Free tier (2 manual accounts), $9.95/mo Foundation (10 accounts, automated feeds), $19.95/mo Premium (unlimited accounts + multi-currency), $29.95/mo SuperMoney. Annual billing gives ~17% discount. UK and EU bank feeds via TrueLayer (PSD2/Open Banking compliant).
PocketSmith launched in 2008 from New Zealand and has built a durable niche as the forecasting-first personal finance app with genuine international support. In 2026, it remains the top choice for UK and EU readers who are excluded from the US-dominant apps (YNAB, Monarch, Copilot all have limited or no UK bank-feed support).
What PocketSmith does exceptionally well
UK and EU Open Banking feeds. PocketSmith connects to UK banks via TrueLayer (PSD2/Open Banking compliant) and EU banks via Tink and Salt Edge. This is the primary reason UK/EU readers should look here before anywhere else. Supported UK banks as of 2026 include Barclays, Lloyds, HSBC, Monzo, Starling, Revolut, and most building societies.
30-year cash-flow forecasting. PocketSmith’s Calendar view is unique: you can project your income and expenses forward up to 30 years based on your actual historical transaction data. This is the best forecasting tool of any app in this round-up by a significant margin. For freelancers projecting quarterly cash flow, or couples planning for a mortgage, this is genuinely useful.
Multi-currency support. Premium tier supports up to 10 currencies with live FX rate conversion into a base currency. Net-worth reports show in your chosen base currency. For digital nomads or anyone with accounts in multiple currencies, this is the only mainstream app that handles it properly.
Transaction import flexibility. PocketSmith accepts Plaid (US), TrueLayer (UK/EU), OFX, QFX, QBO, and manual CSV import. The widest import compatibility of any app tested. Useful for banks that don’t support direct API connection.
Budget calendar view. Budgets are displayed as a calendar, not a bar chart — each day shows projected vs actual cash flow. This is a different mental model from YNAB’s category-allocation UI and Monarch’s bar charts, and it works better for variable-income users who think in days-until-payday terms.
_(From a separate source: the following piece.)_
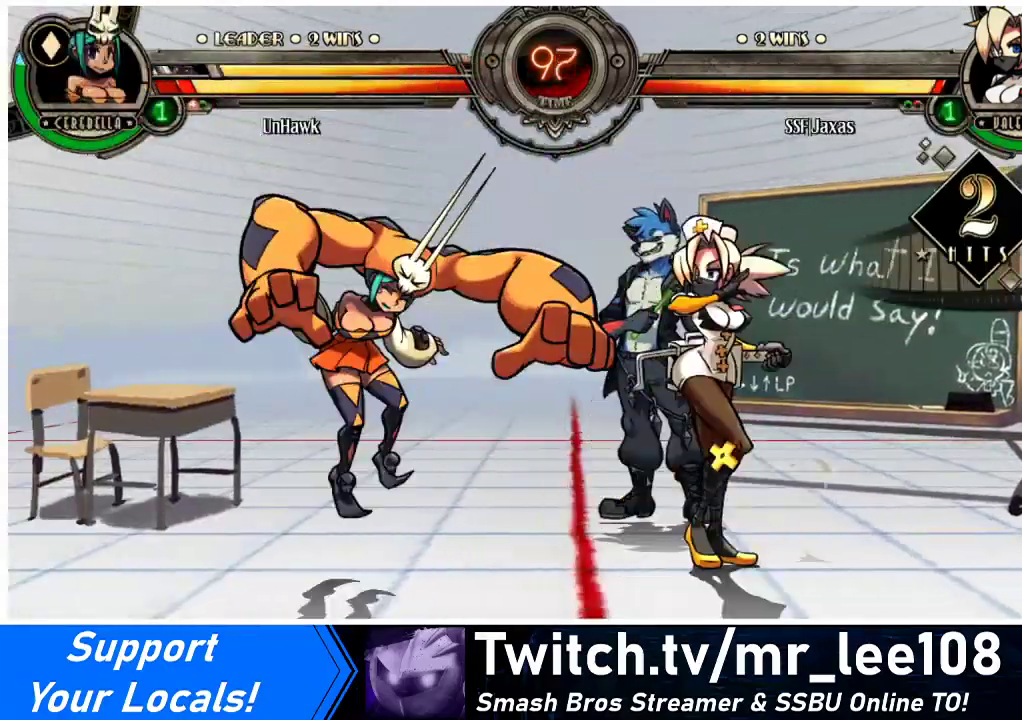
{"buttons": ["R1"], "events": [[133, "R1", "down"], [300, "R1", "up"], [467, "R1", "down"]]}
What PocketSmith does less well
UI complexity. PocketSmith has more features than any app in this round-up and a UI that shows it. The learning curve is steeper than Monarch or Copilot. New users routinely report confusion distinguishing “cash flow” from “budget” from “net worth” — three separate views in PocketSmith. Budget time for onboarding.
Pricing tiers create decision friction. The free tier (2 manual accounts) is too limited to evaluate the product properly. The Foundation tier ($9.95/mo) covers most users, but the Premium tier ($19.95/mo) is needed for multi-currency and unlimited accounts. The step-up pricing creates recurring “am I on the right tier” anxiety.
US categorisation is weaker. PocketSmith’s auto-categorisation for US banks is less accurate than Monarch or Copilot — US bank naming conventions aren’t as well-represented in PocketSmith’s merchant database. For US users, Monarch or Copilot categorise better out of the box.
Mobile app lags web. The iOS and Android apps have the core features but are clearly desktop-first designs adapted for mobile. Compared to Copilot’s native iOS feel, PocketSmith mobile feels transitioned, not designed.
Price reality
Foundation tier at $9.95/mo = $119.40/yr. Premium at $19.95/mo = $239.40/yr. Annual billing reduces these by ~17%: ~$99/yr Foundation, ~$199/yr Premium.
For a UK user who needs Open Banking feeds and multi-currency: Premium at ~$199/yr is the realistic price. This is the most expensive app in this round-up at full price — but for UK users who cannot use Monarch, Copilot, or YNAB with reliable bank feeds, it’s the correct comparison.
Who should choose PocketSmith
Choose PocketSmith if: you bank in the UK or EU and need automated bank feeds, you need multi-currency tracking across GBP/EUR/USD, you’re a freelancer or variable-income earner who needs 90-day-forward cash-flow forecasting, or you’ve been burned by US-only apps that don’t declare their limitations until page 3 of onboarding.
Do not choose PocketSmith if: you’re US-based and want the best categorisation accuracy (Copilot, Monarch), you want zero-based budgeting enforcement (YNAB), or you want the most polished mobile experience (Copilot).
Compared to alternatives
- vs Lunch Money: Both support multi-currency. Lunch Money is simpler and cheaper; PocketSmith has better forecasting and more bank coverage.
- vs Monarch: Monarch is better for US users; PocketSmith is better for UK/EU users. No real competition in the UK market where Monarch’s bank feeds are unreliable.